10 October 2015

The information contained within the following news articles have been pre published. The articles were published on the dates indicated and the information contained within these issues include references to taxation, legislation, regulation and other issues or concerns that may no longer apply

Global Market Update


Share prices experienced another month of marked volatility during November, characterised by mounting fears over Italy’s financial stability. In the US, the S&P 500 index fell 0.5% while, closer to home, the FTSE 100 index registered an overall loss of 0.7%. In Europe, the CAC 40 index fell 2.7% and the DAX index fell 0.9%. Meanwhile a combination of political and financial turmoil ensured significant volatility in Italy, where the FTSE MIB index fell 4.7% over November as a whole.

Ratings agency Moody’s warned that the ongoing debt crisis in the eurozone could jeopardise the credit ratings of every member country. The International Monetary Fund announced fresh measures to help countries to insulate themselves from the effects of the debt crisis in the euro area. The ‘Precautionary & Liquidity Line’ is intended to allow countries with “sound economic fundamentals” to insulate themselves against short-term liquidity requirements and “future shocks”.

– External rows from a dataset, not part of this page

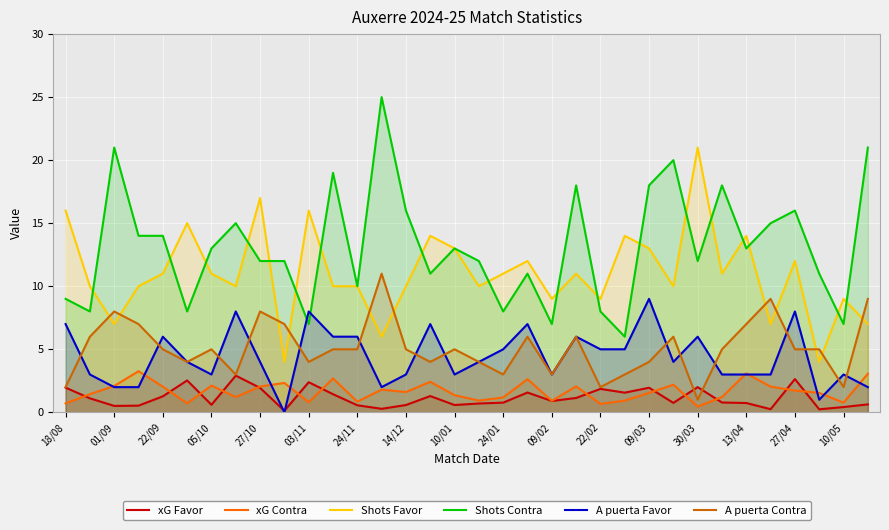

Which series has the largest total across all categories?

Shots Contra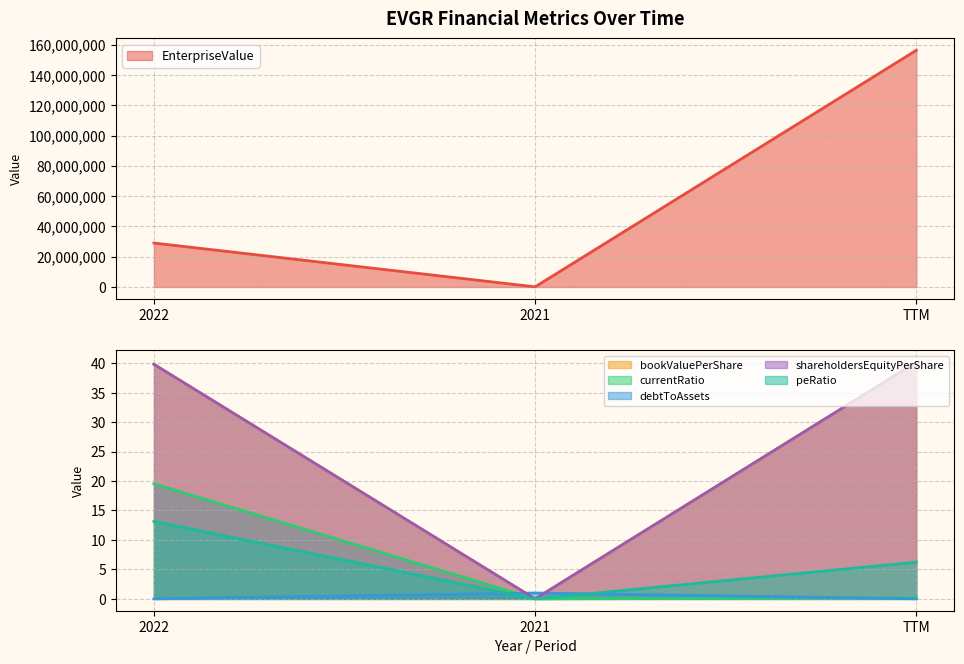

What is the label of the 3rd point from the right?

2022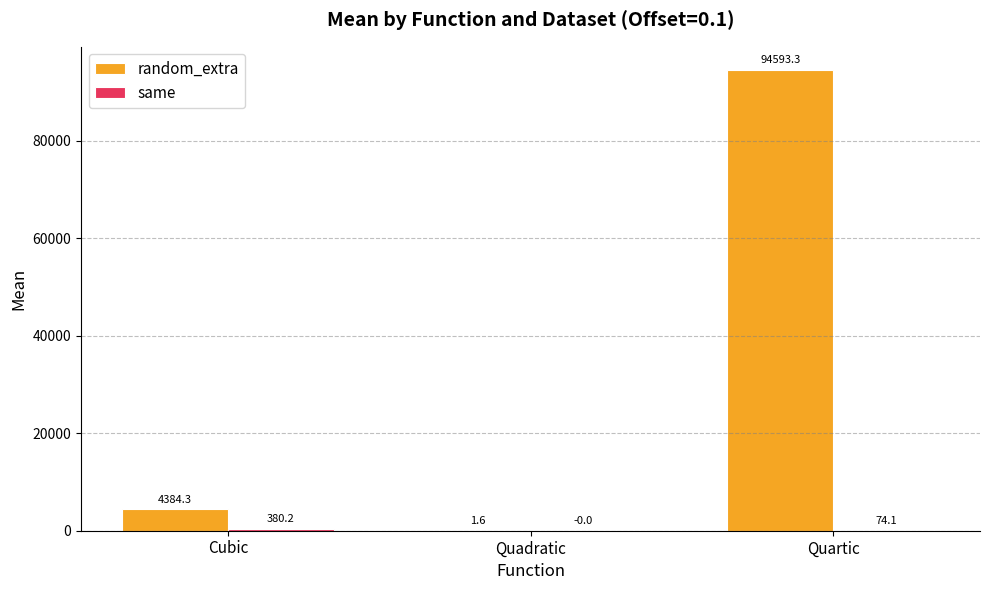

The random_extra series shows 1.6 at Quadratic. True or false?

True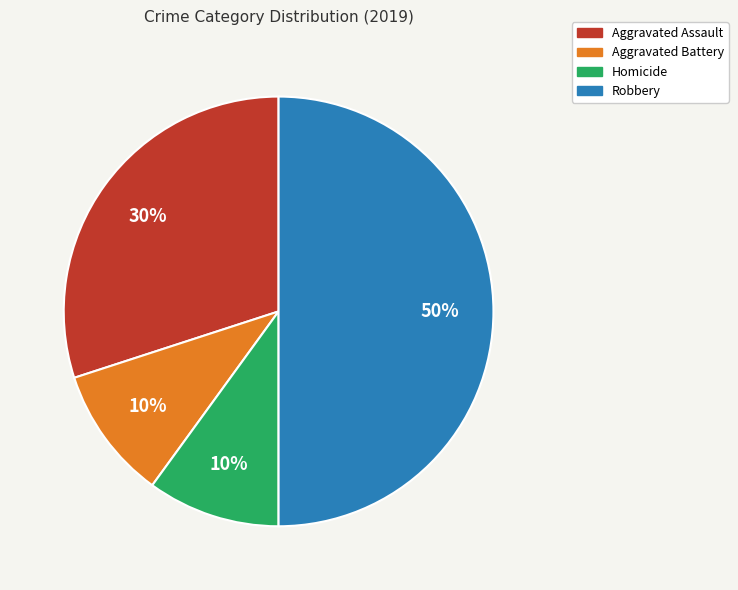

To the nearest percent, what is the difference between the largest and smallest slice percentages?

40%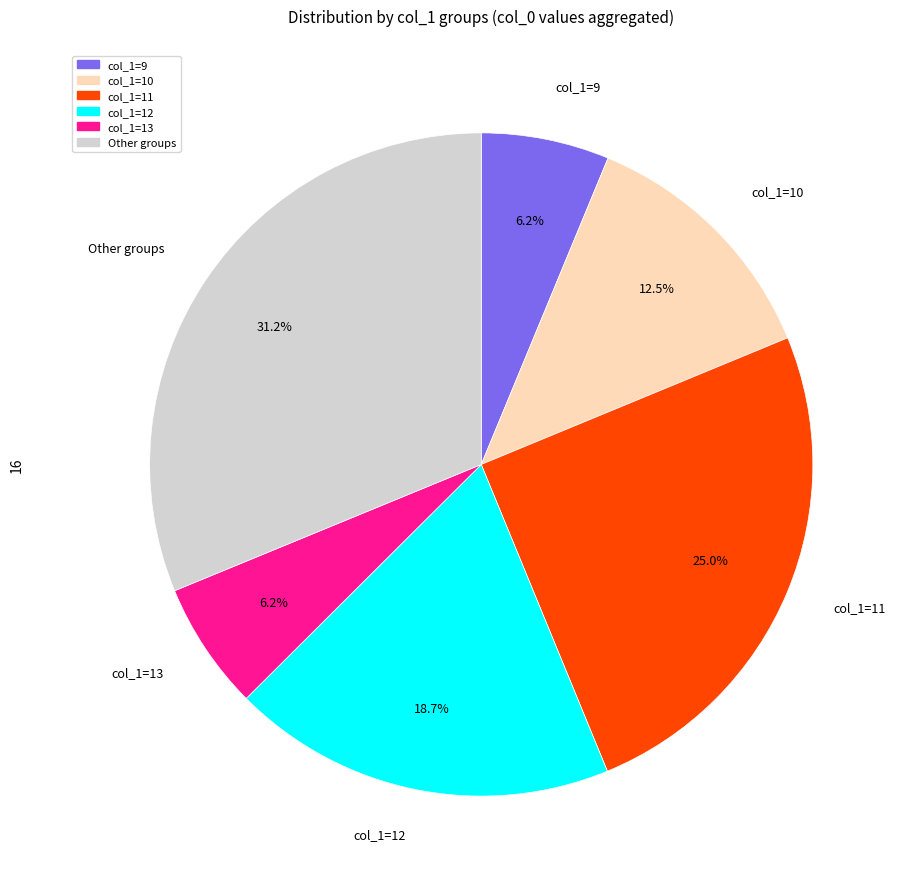

Is there any slice that represents more than half of the pie?

No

More positively, having spent months raising its ‘Required Reserve Ratio’ to 21.5% in order to curb banking lending and cool inflationary pressures, the People’s Bank of China suddenly announced an unexpected interest rate cut of half a percentage point. Although unforeseen, the change in policy stance was warmly welcomed by investors around the world.

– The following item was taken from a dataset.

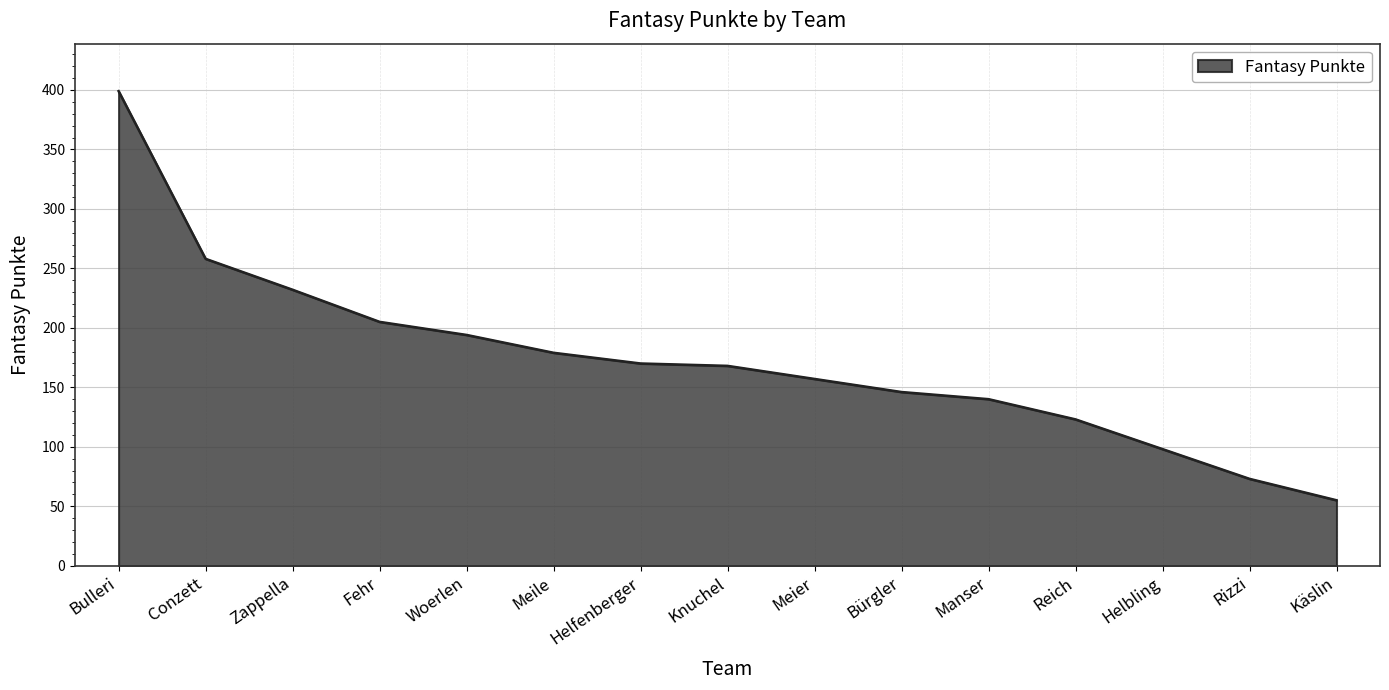

True or false: the data shows 179 at Meile.

True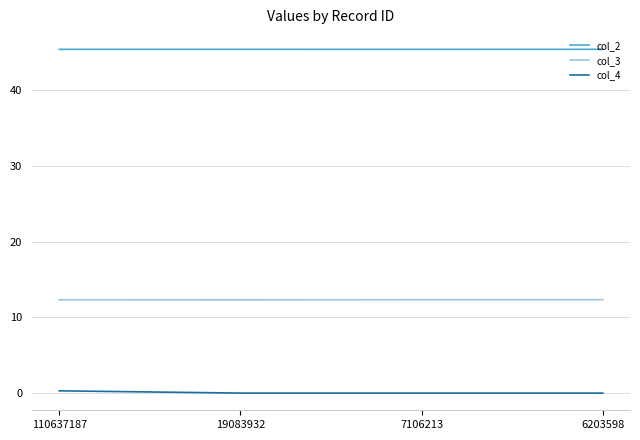

What is the highest value of the col_2 series?

45.4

Towards the end of the month, a number of the world’s leading central banks – the Bank of England, the US Federal Reserve, the European Central Bank, the Bank of Japan, the Bank of Canada and the Swiss National Bank – joined forces to take co-ordinated action to support the global financial system.

The news provided a much-needed boost, not only for investor sentiment but also for share prices at the very end of the month. The BoE commented: “The purpose of these actions is to ease strains in financial markets and thereby mitigate the effects of such strains on the supply of credit to households and businesses and so help foster economic activity.”

The OECD expects the global economy to grow by 3.8% in 2011 and by 3.4% in 2012 although this forecast was tempered with a warning a “negative event” in Europe could seriously undermine global growth. The OECD expects a “mild” recession in the euro area in the near term and also warned that the UK recovery has halted. The US economy is forecast to expand by 1.7% in 2011 and by 2% in 2012, although the OECD remains concerned over the failure of Congress to solve the country’s deficit.